So that calypso died, right? Eventually, I had a younger sister. Like I said there were seven of
us, so my youngest sister, she would be easily twelve, fourteen years younger than I am. She
started going to school and by that time calypso competitions in schools had become popular
and she wanted to enter. And I wrote a calypso for her. I don't think she was very successful
with it. I had, I have a brother who was after that youngest sister, the very last of my mother's


 
children. He also started going to school. And there was a competition in his school and I wrote
for him. It was a humorous calypso I wrote for him. You know, he came and he said they had
this and given that I felt I had some skill, I thought I would write it for him and what I did was, I
wrote a calypso arguing, I mean quite flippantly, but now when I think about it’s, I’d probably say
the same thing now forty years after, that politicians are not doing a good job of managing the
country. What we should do is to put sportsmen to do it, because sportsmen really seem to be
doing well. And I showed how in the calypso, you know, because at that time Mr. Universe in
one of the divisions was a Trinidadian. So, I would argue for example that he could be Defense
Force because he was strong and he could. And my brother chickened out. He didn’t enter the
competition. That same year, I was at University. And there was a competition at the University,
but you had to sing two calypsos. So, I had to find a second song. And I felt strongly about
capital punishment and I wrote a calypso about capital punishment. And I sang the two and won
the competition.

.....

**Task A:**
Answer these questions from the account of writing calypsos:
(i) For which sibling did the speaker write a calypso when calypso competitions in schools had become popular?
(ii) In the humorous calypso, who does the speaker say should manage the country instead of politicians?
(iii) How many calypsos did a singer have to perform in the University competition?
**Task B:** Continue the account of writing calypsos, picking up after its final sentence.

.....

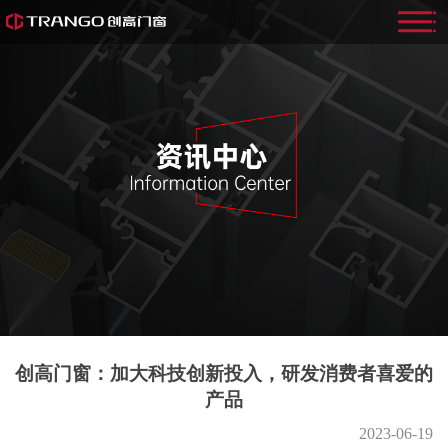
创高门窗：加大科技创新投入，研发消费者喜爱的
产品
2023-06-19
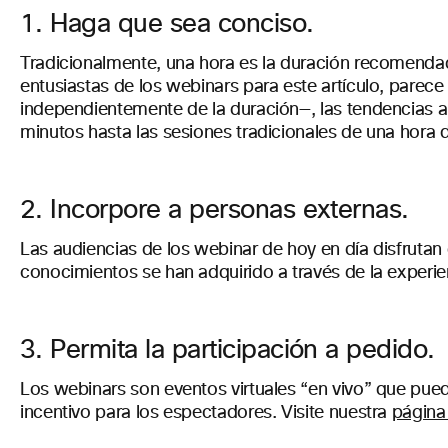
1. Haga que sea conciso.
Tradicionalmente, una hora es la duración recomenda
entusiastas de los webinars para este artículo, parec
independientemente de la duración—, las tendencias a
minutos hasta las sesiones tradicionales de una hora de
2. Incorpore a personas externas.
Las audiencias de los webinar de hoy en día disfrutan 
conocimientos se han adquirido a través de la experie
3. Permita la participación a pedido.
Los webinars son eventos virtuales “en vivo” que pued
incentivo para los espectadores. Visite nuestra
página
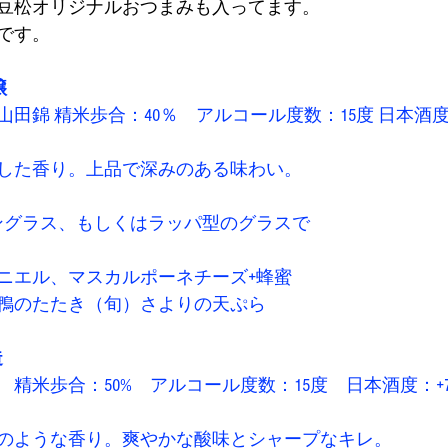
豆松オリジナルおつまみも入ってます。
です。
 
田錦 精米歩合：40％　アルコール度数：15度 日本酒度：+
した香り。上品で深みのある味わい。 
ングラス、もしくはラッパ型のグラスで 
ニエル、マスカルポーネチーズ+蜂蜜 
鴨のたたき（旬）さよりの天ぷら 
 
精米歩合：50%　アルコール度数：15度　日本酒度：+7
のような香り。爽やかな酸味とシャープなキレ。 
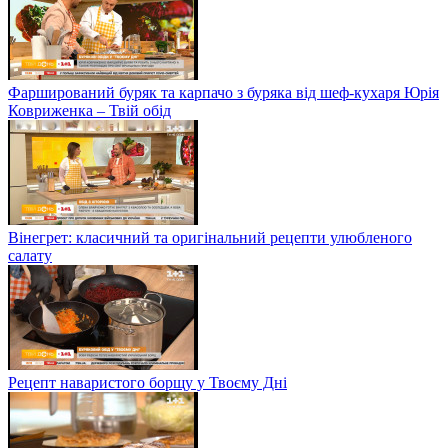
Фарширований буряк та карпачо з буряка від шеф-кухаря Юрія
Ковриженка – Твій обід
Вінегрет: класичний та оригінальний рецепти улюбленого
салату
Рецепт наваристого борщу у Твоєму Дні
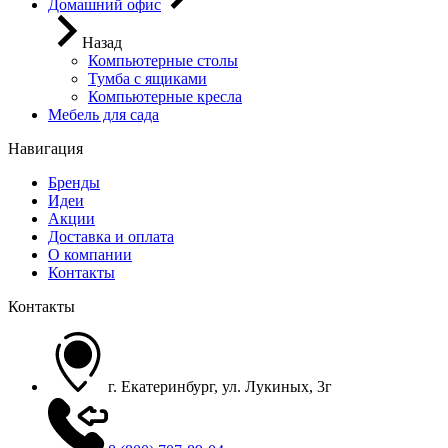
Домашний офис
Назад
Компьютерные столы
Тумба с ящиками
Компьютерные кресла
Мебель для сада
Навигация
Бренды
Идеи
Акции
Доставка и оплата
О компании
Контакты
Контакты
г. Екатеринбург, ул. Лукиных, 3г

.....

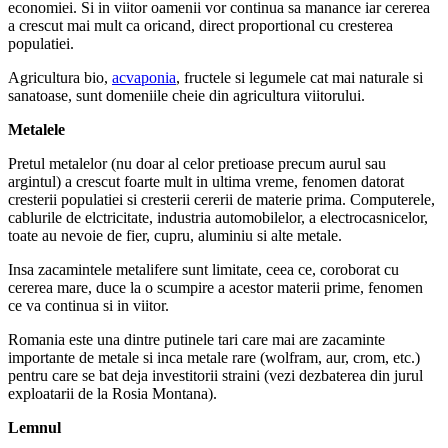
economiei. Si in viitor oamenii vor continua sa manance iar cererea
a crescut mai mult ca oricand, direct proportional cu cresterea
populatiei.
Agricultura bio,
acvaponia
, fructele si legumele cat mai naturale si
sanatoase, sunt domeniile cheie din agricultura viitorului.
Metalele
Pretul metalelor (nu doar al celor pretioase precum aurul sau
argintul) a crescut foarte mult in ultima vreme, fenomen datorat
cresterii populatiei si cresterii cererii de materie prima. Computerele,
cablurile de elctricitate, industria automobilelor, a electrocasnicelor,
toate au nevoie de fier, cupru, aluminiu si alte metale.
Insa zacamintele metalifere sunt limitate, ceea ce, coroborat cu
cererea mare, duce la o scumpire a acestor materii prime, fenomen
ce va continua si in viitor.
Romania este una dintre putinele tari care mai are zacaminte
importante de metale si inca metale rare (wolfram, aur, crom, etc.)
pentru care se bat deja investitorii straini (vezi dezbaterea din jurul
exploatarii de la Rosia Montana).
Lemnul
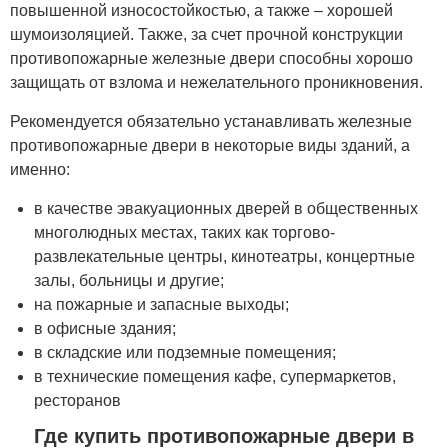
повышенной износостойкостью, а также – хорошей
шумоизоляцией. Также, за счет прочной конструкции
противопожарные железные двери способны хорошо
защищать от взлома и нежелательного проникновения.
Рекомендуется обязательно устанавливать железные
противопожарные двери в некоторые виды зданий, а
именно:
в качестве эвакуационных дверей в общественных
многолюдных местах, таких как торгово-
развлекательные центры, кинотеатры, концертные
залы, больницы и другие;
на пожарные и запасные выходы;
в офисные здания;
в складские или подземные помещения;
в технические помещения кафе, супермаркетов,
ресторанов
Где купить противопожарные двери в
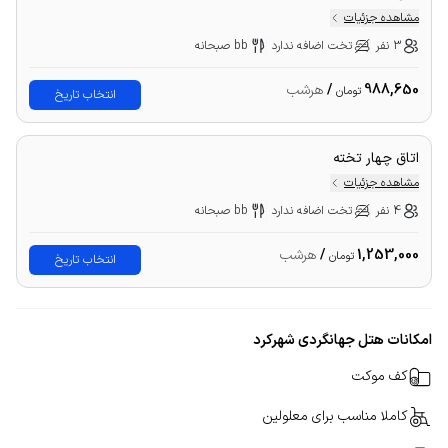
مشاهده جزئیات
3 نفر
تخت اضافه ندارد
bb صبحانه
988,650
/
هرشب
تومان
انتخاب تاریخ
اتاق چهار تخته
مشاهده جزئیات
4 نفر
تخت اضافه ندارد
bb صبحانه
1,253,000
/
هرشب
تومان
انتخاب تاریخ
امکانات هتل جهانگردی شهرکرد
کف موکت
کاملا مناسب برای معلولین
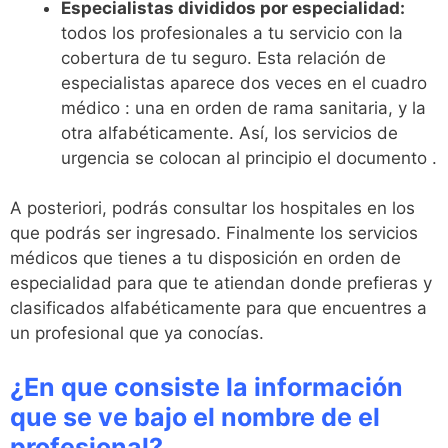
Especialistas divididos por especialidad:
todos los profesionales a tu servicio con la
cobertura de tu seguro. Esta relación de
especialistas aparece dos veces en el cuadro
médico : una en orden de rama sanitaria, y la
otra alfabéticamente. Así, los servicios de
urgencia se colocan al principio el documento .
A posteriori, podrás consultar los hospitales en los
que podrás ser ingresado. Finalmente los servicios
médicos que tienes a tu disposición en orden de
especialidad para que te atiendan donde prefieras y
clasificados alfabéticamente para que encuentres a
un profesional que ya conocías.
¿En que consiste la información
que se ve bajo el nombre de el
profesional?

.....

**Final answer A:**
(i) The speaker's youngest sister
(ii) Sportsmen
(iii) Two

**Final answer B:**
HM: So that, so those were both inspired by . . .
SP: Events.
HM: . . . your observations of local events, . . .
SP: Right.
HM: . . . the politics and . . .
SP: And I don’t think, largely that hasn’t changed much. That hasn’t . . .
HM: That would be . . .
SP: . . . that has been my focus.
HM: . . . your chief source of inspiration.
SP: Yes, right.
HM: So, I was going to say are you drawn to particular themes. So they would they be social
and political?
SP: Yes.
HM: That would be the best way to say . . .
SP: Largely, largely. Yes, yes.
HM: How are you influenced by the community, so you’re, these are, you’re being influenced by
events, but what about the local community? Are you, do you feel like you’re a spokesperson for
the community?
SP: Well . . .
HM: Or, you know when you express these things or . . .


 
SP: In this way, you know. If you are a calypsonian as I have been, and after a time, because
of, you know, because of performing and so on, you become well-known, your images appear in
the newspaper or television. People would see you and say to you, “Why don't you sing on . . .
?“ “Eh, sing on . . .,” “You know what you should do? You should sing a calypso . . .,” and
sometimes, sometimes an idea sticks.
HM: Will come that way.
SP: Yeah. I could give you a good example. If I jump forward to say eventually, I had a
daughter who has become, I mean I would think and other people will tell you, quite a good
calypsonian. In fact, at one time, and this is very interesting, at one time people would meet me
and say, “Your children sing calypsos.” My daughter is called Heather, and they would say,
“There goes Heather's father” or is it the other way around? Or they would see me and say, or
“Heather is your daughter.” That’s, I think that’s what I wanted to say, that's how it used to be. At
one time they would say, “Eh, that’s Short Pants,” or, “Heather is your daughter,” and so on. But
now they don’t say that. Now when they see me they say, “Look, Heather's father.”
HM: (Laughs.) They know you . . .
SP: They know her.
HM: . . . because of her.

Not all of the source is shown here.